Following the documentation, I also tried setting proxy.holdApplicationUntilProxyStarts: true in istio-sidecar-injector but this didn't help.

What did you expect to happen: The storageinitializer would download the models and inferenceservice would start.

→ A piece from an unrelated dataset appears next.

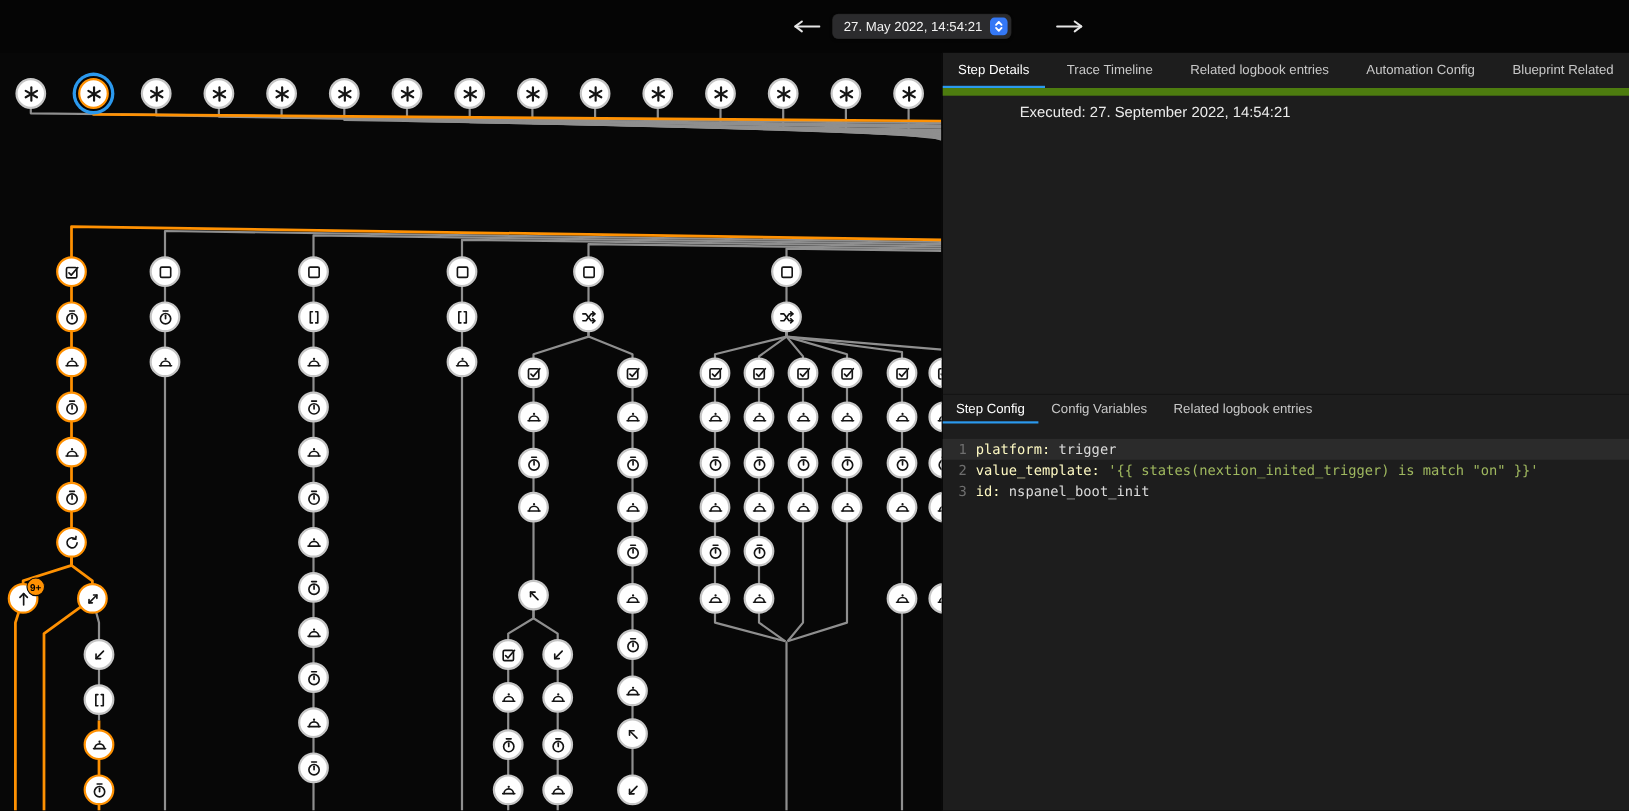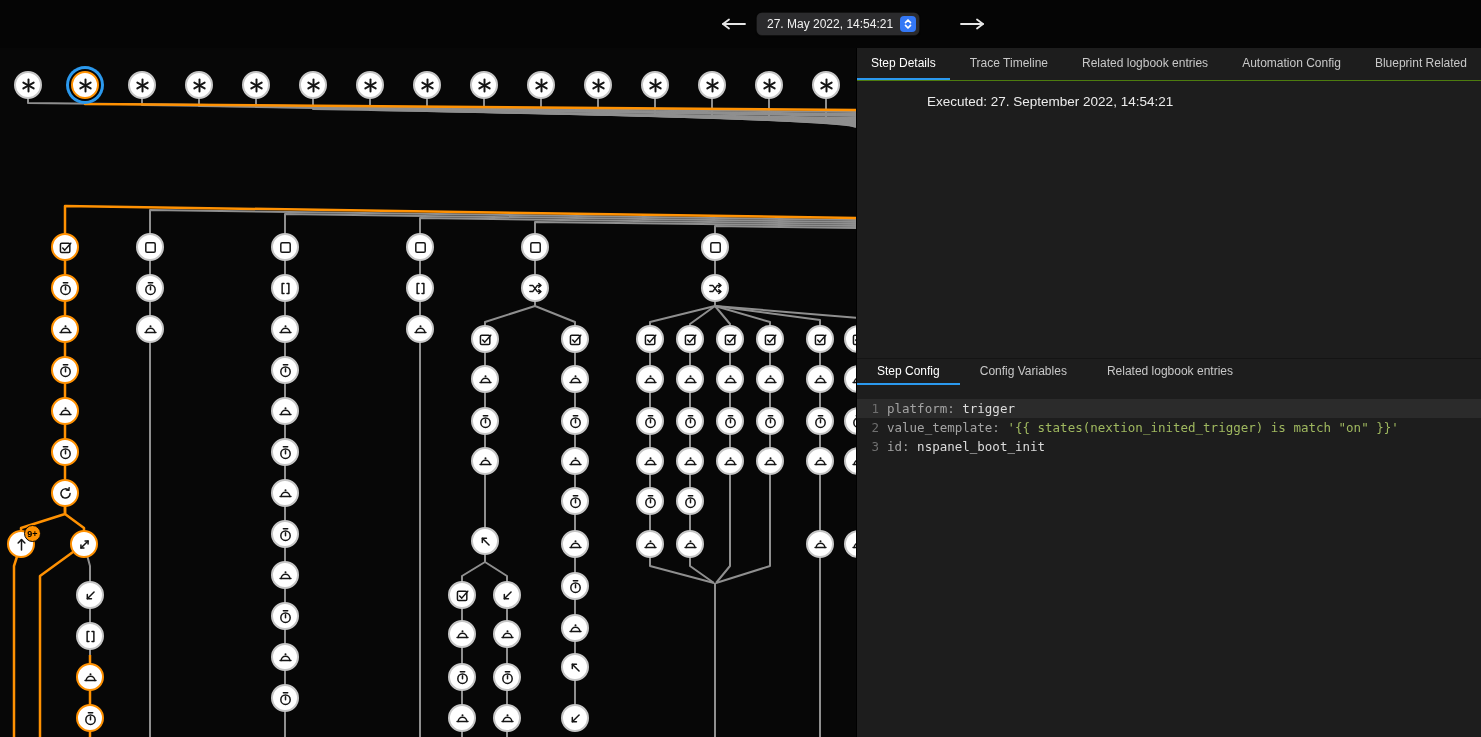"Step Details" .tabs { border-bottom: 1px solid #4d7c0f -> 7px solid #4d7c0f }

Anything else you would like to add: If I'm running an s3 client (using boto3) in a simple Python pod, I'm able to connect and download objects from the S3 bucket.

Environment:

• Istio Version: 1.17.3 (istio-cni)
• Knative Version: 1.10.2
• KServe Version: 0.11.2
• Kubeflow version: 1.8.1
• Kubernetes version: (use kubectl version): 1.28.10

[spolti]

Is the url https://mynamespace.compat.objectstorage.myregion.oraclecloud.com/ accessible from your environment?

[Lejboelle]

Yes, I can spin up a pod using a python image in the same k8s namespace (obs: not to be confused with the namespace for the bucket), set up an s3 client using boto and list (and download) my objects from there. Just doesn't connect in the inferenceservice.

[spolti]

OKay, how did you connect with our python image? Did you use the exactly same URL and port?